_Set of tasks_:
1. Answer these from the Banana Pi fstab thread below:
(a) What brand and capacity is the hard drive?
(b) Which mount options were in the fstab line that left the Pi unable to boot properly?
(c) What command does the reply suggest running?
2. In the Banana Pi fstab thread below, list every mount option in the first fstab line.

_Source extract_:

UUID=<the uuid of the ext4 partition> /mnt/DataHDD ext4 defaults,auto,umask=000,users,rw 0 0

But I had to realize that my Banana Pi couldn't boot properly, it refuses my SSH connections. I took the SD card from the Pi and I restored the default fstab settings.

I think that the Pi wanted to boot from the disk, or something like that. After that I tried the following settings:

 

UUID=<the uuid of the ext4 partition> /mnt/DataHDD ext4 defaults 0 0

It was better, the Pi could reboot and the system auto-mounted the HDD. But I realize that I need root privileges to make directory, and Transmission cant write to the partition, I tried chmod 777 on the mounting directory, but that couldn`t help. I`ve readed the manual of fstab, I tried some another configurations, but they didn`t work. I know there are many ways to give permission to transmission-daemon, but I would happy if I could do with the major of the work with properly configured auto-mount settings. Could you help what is the good fstab file configuration?

 

My configuration:
Banana PI
500GB Toshiba HDD

ARMBIAN 5.38 stable Debian GNU/Linux 9 (stretch) 4.14.18-sunxi

 

Thank you!

Posted

Well, let's clarify a point: BananaPi's "SATA" is more like a "USB-to-SATA" device, so it's not THAT fast.

That said, why don't you just keep your fstab the way it is and do a "chown -R <myuser>:<mygroup> /mnt/DataHDD", if you need your regular "myuser" user to do stuff inside of /mnt/DataHDD?

_Stored data_:
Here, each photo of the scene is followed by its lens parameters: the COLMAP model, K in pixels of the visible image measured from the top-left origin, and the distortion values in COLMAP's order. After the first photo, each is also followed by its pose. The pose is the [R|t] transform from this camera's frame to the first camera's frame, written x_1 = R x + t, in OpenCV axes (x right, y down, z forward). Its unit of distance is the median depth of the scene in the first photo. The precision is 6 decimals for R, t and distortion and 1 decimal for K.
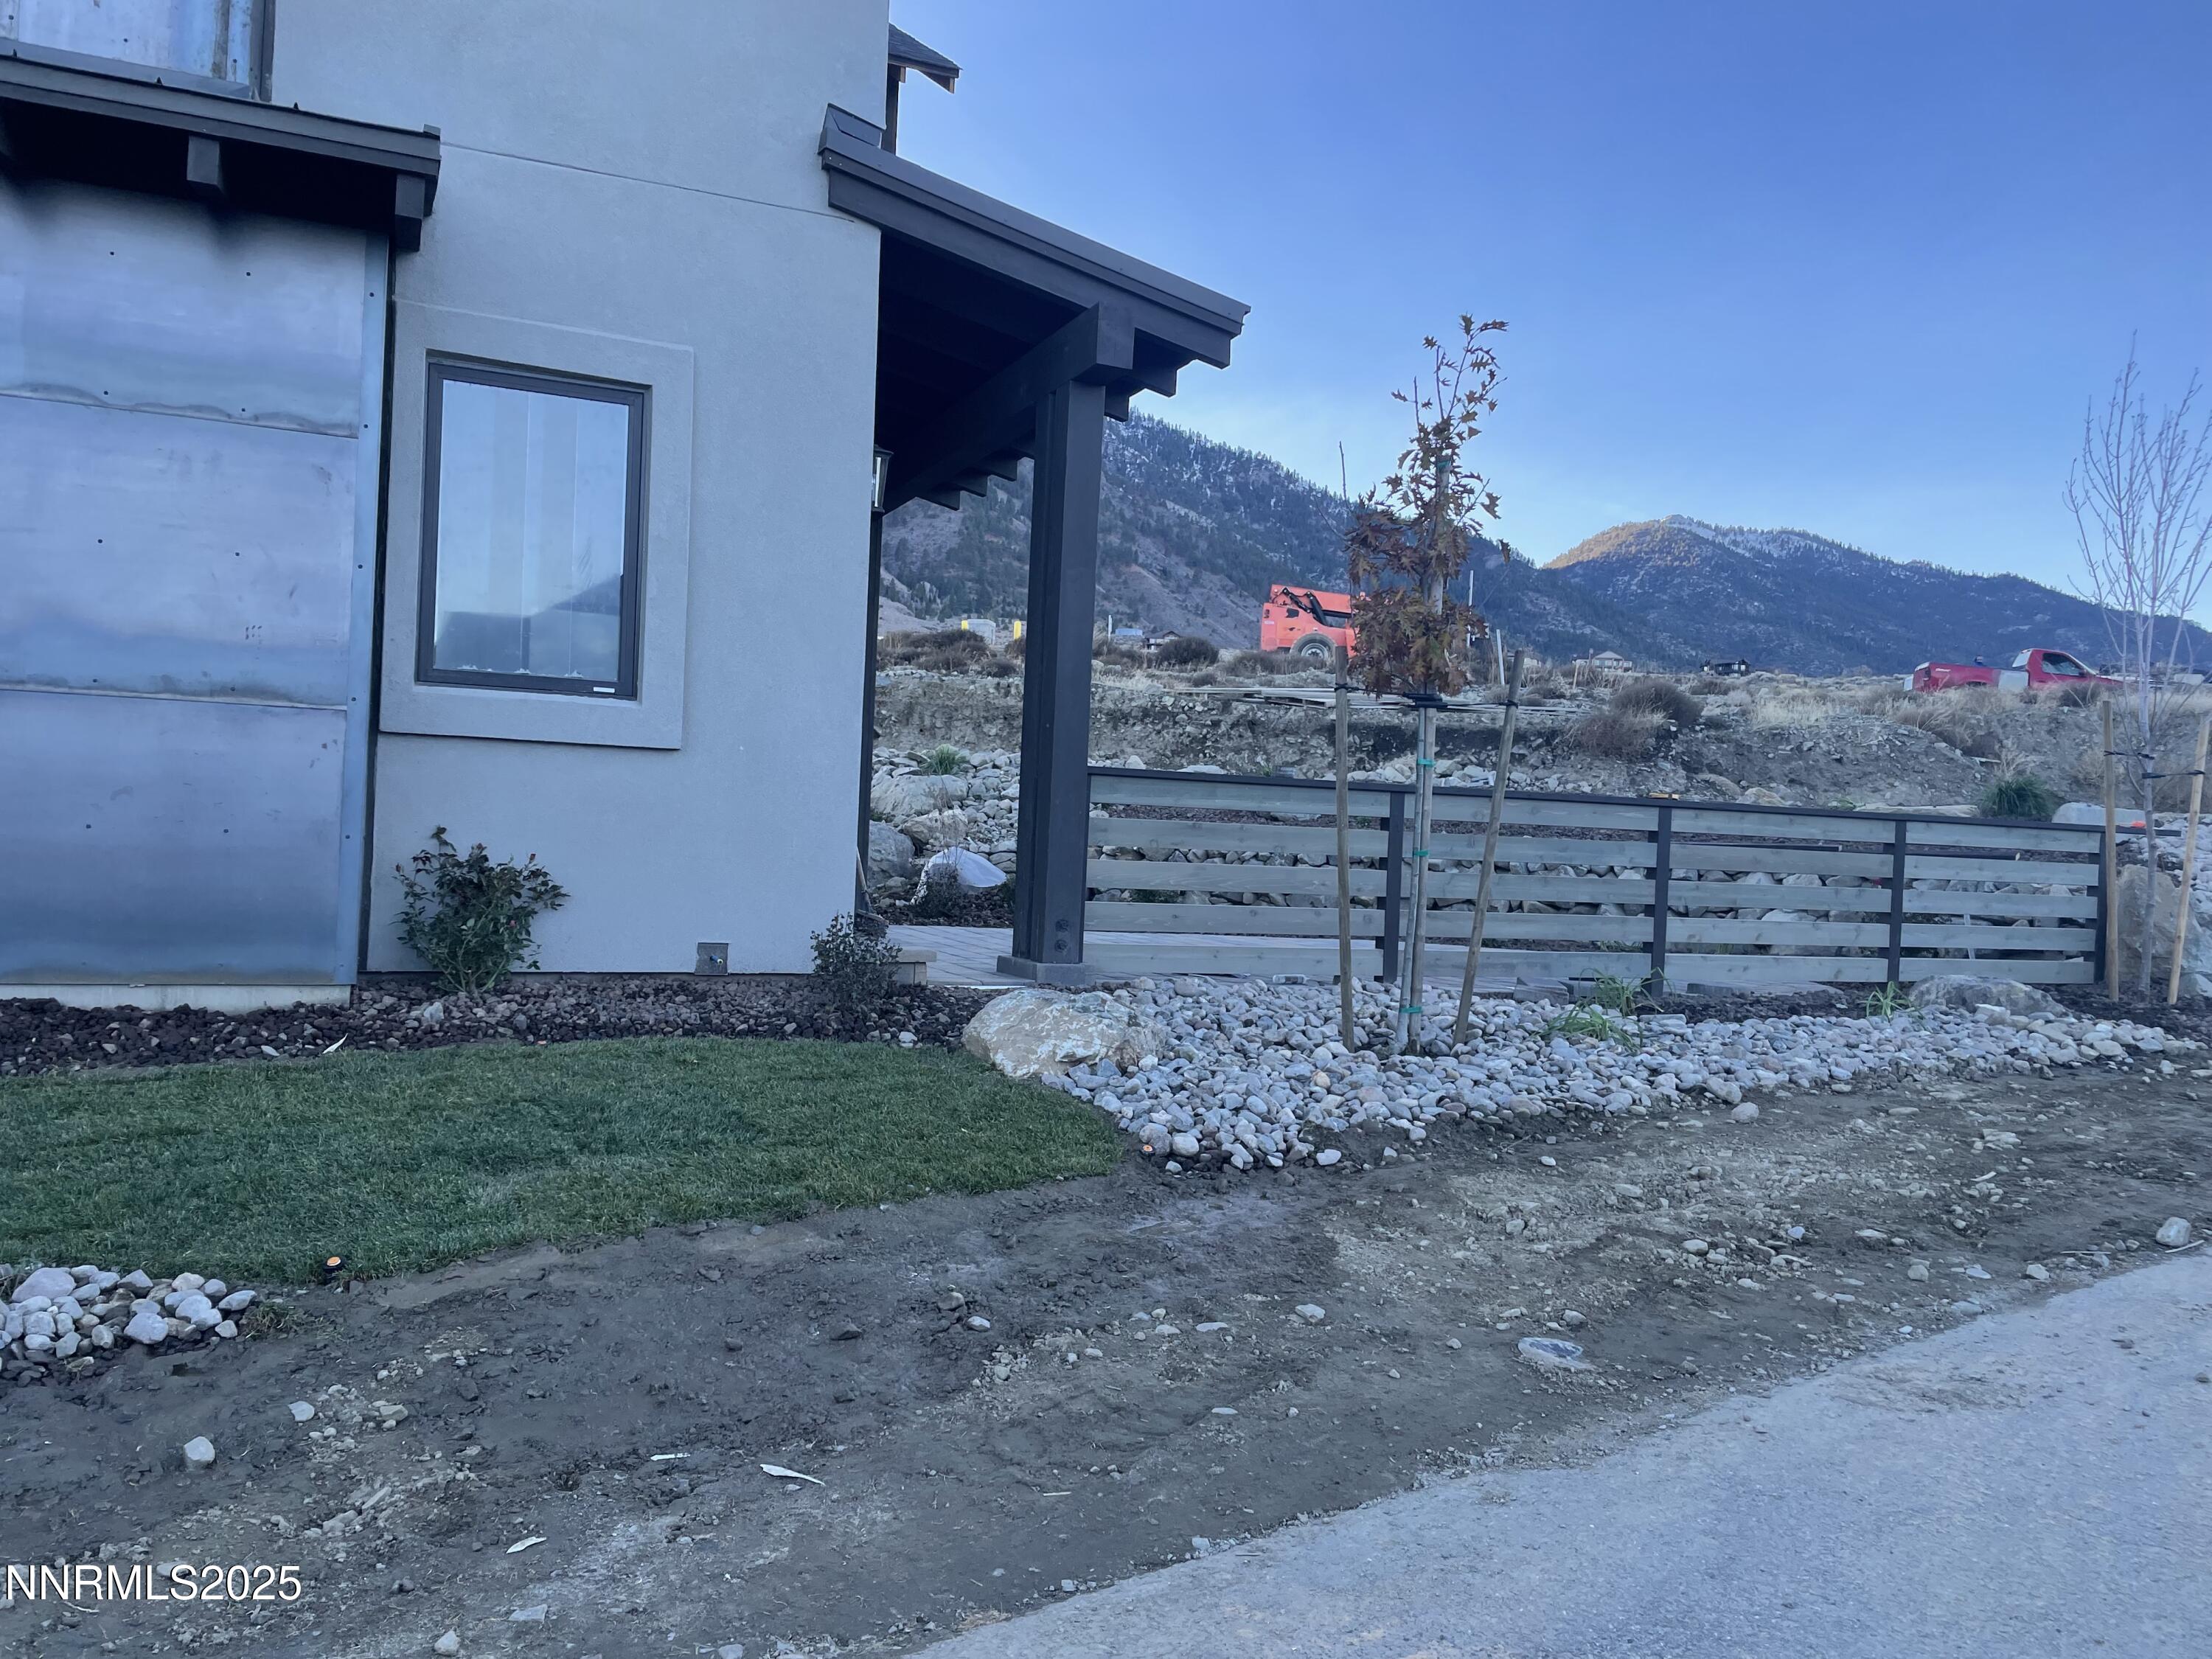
lens RADIAL K [[1680.6, 0, 1097.5], [0, 1680.6, 832.0], [0, 0, 1]] dist [0.090888, -0.096329]
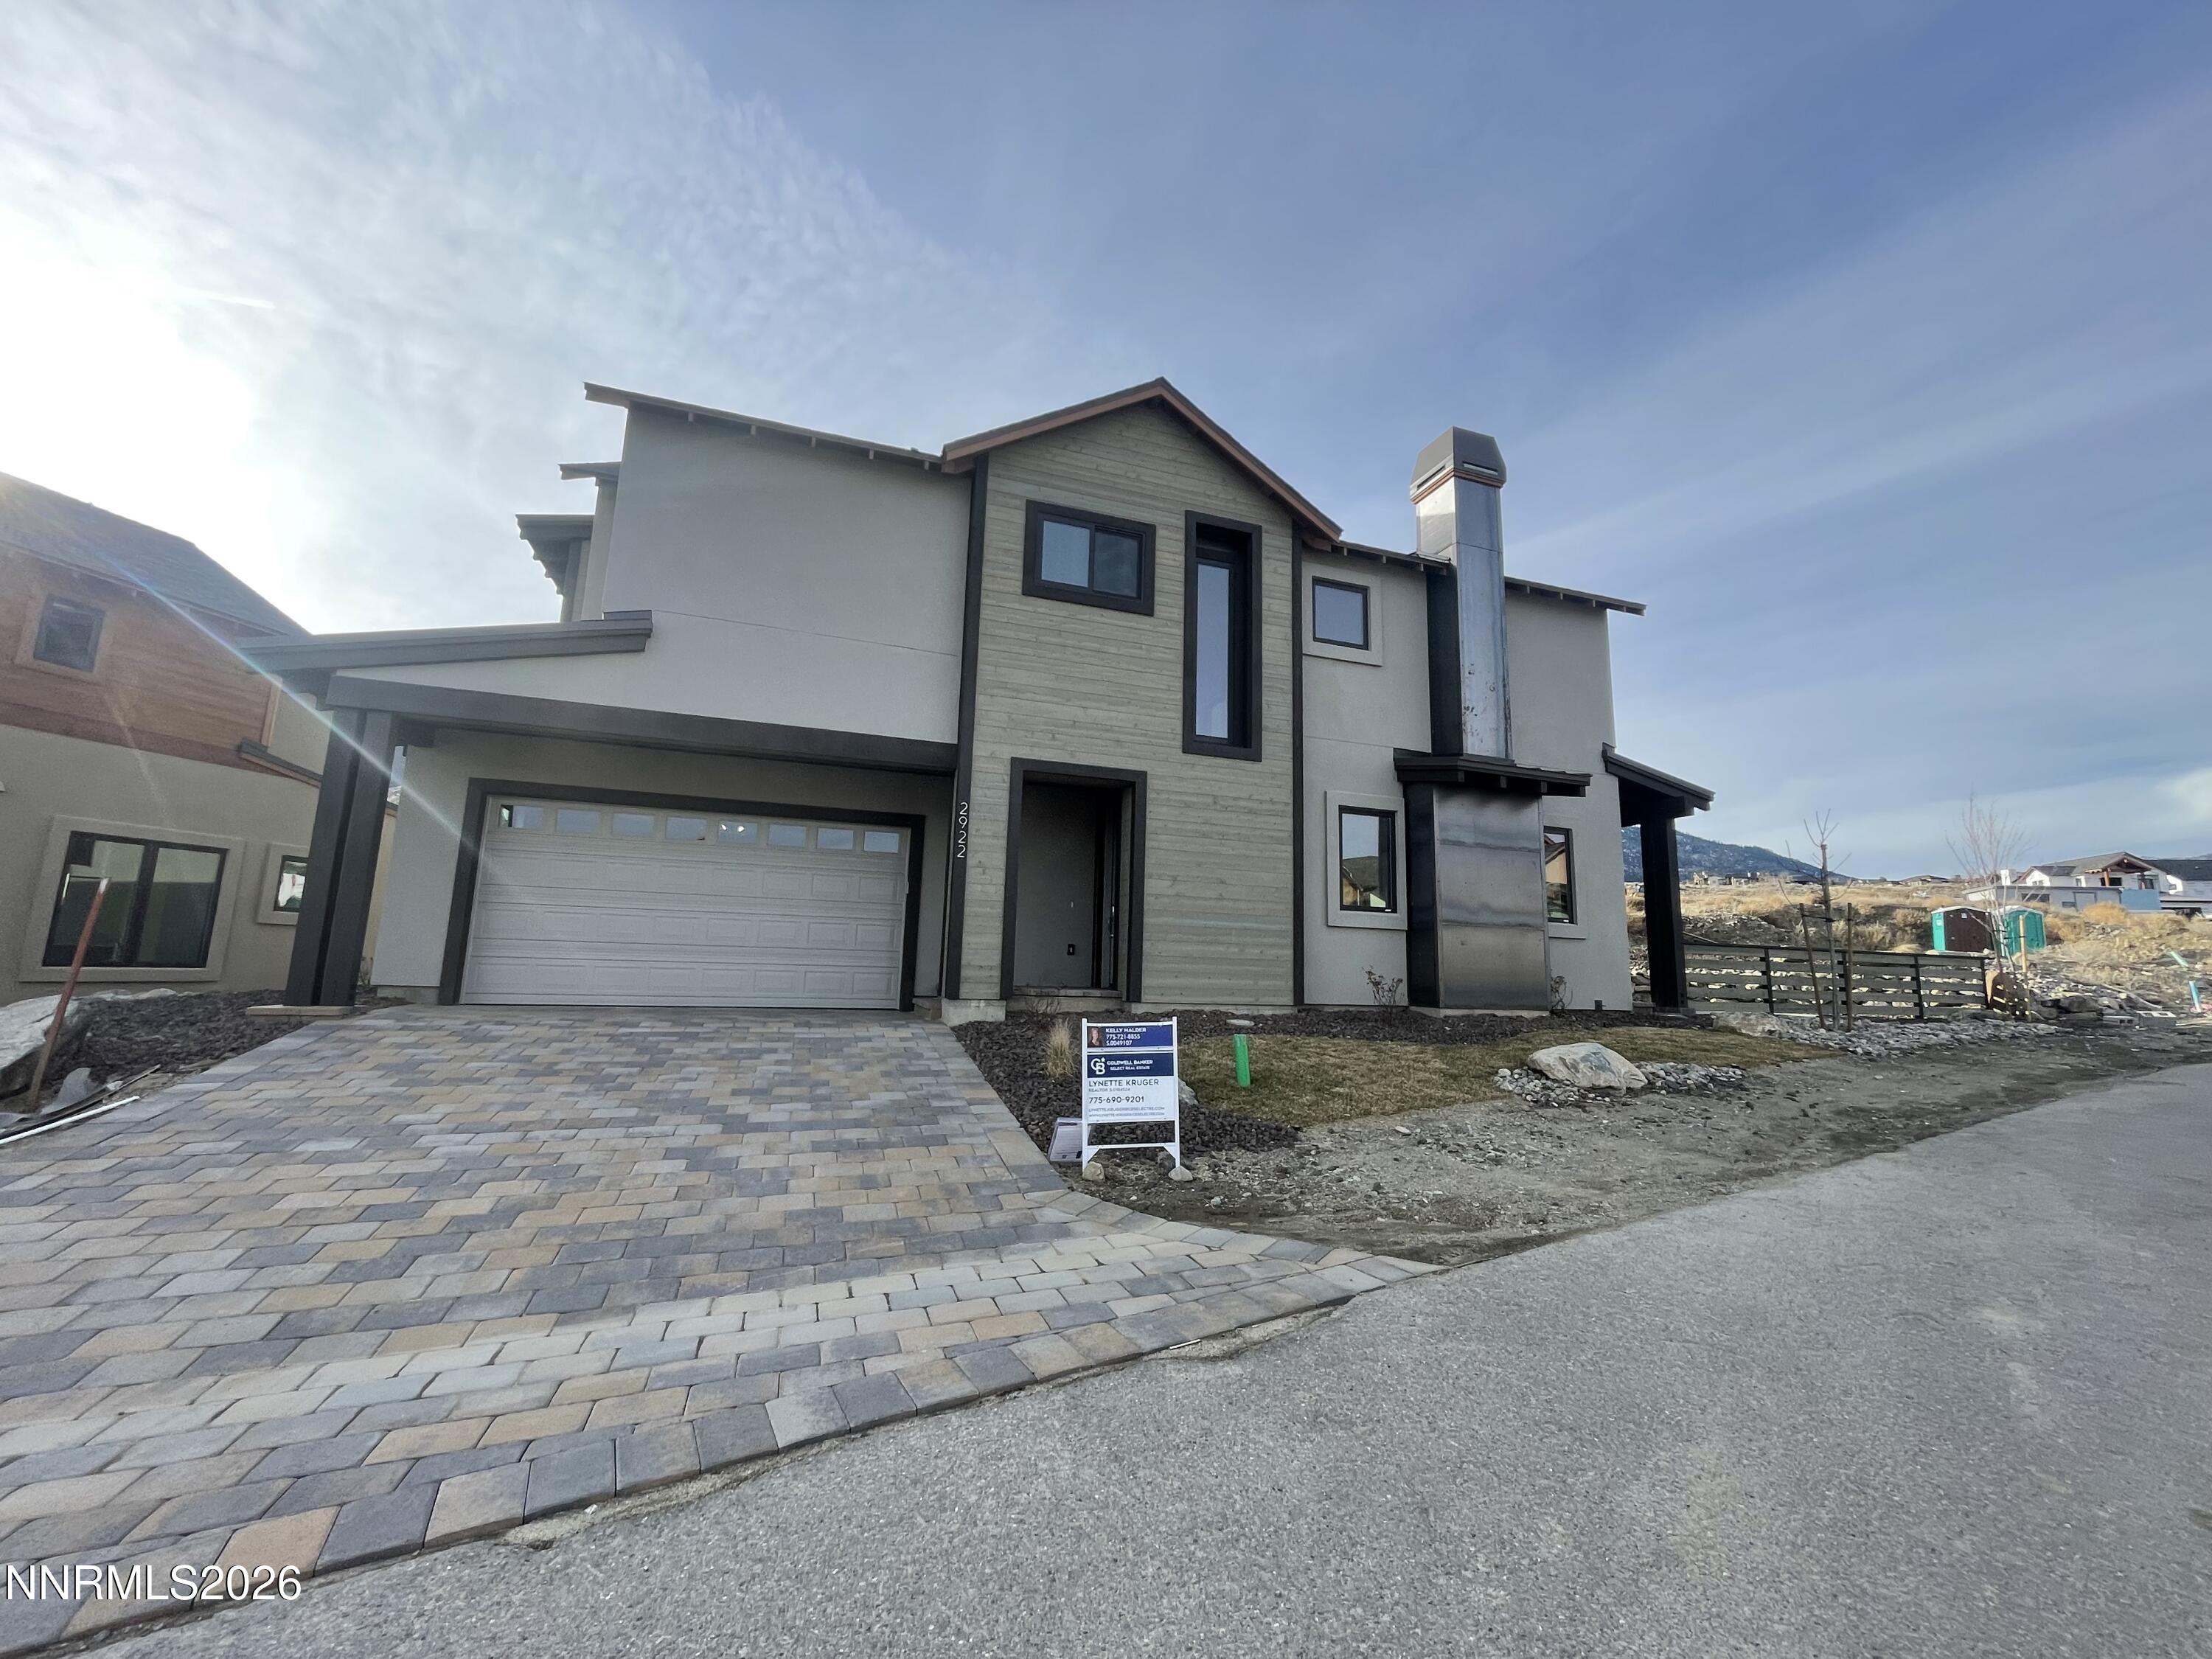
lens RADIAL K [[899.5, 0, 1102.2], [0, 899.5, 829.7], [0, 0, 1]] dist [-0.004051, -0.000116]
pose [[0.997263, -0.025120, -0.069536, -1.248906], [0.013672, 0.986948, -0.160457, 0.008585], [0.072659, 0.159067, 0.984590, -0.937564]]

_Exercise solutions_:
1.
(a) Toshiba, 500GB
(b) defaults, auto, umask=000, users, rw
(c) chown -R <myuser>:<mygroup> /mnt/DataHDD

2.
- defaults
- auto
- umask=000
- users
- rw